§ Exercise description
I need each line of the entries below that includes the string "localhost".

§ Excerpted records

******

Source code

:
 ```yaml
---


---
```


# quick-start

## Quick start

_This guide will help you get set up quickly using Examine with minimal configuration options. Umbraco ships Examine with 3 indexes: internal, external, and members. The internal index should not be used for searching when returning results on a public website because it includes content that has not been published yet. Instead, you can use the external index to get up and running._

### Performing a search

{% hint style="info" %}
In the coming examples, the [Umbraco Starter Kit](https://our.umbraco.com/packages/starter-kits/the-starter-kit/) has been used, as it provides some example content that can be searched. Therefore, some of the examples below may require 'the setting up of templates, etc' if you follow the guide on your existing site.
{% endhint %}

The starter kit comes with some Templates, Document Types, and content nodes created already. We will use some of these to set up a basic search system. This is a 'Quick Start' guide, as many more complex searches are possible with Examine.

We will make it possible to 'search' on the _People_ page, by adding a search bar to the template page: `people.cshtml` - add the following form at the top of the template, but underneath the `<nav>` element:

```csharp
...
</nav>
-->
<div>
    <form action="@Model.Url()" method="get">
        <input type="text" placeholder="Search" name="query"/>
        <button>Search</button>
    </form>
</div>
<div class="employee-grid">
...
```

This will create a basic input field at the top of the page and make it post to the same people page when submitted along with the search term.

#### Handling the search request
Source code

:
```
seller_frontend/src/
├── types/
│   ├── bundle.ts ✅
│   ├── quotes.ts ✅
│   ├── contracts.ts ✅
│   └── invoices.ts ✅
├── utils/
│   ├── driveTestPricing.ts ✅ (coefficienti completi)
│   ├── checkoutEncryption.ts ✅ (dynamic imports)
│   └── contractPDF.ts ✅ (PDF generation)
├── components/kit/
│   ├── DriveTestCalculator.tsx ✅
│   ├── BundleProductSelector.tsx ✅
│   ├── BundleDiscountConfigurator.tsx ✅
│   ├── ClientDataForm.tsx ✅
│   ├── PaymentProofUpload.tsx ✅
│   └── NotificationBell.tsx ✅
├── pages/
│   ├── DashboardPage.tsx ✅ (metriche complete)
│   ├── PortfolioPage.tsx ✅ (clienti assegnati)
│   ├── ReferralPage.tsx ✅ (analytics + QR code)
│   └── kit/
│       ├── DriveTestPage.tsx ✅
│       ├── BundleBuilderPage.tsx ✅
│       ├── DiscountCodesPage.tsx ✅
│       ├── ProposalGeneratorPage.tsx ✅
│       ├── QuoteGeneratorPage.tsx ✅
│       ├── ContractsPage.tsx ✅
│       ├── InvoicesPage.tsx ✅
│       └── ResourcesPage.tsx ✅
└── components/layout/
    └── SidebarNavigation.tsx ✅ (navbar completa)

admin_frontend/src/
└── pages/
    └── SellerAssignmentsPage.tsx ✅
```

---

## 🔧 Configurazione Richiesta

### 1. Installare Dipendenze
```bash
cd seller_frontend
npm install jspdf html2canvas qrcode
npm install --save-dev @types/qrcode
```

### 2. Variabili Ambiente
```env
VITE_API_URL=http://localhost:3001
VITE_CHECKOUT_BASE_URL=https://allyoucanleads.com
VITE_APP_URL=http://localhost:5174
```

******

§ Solution
VITE_API_URL=http://localhost:3001
VITE_APP_URL=http://localhost:5174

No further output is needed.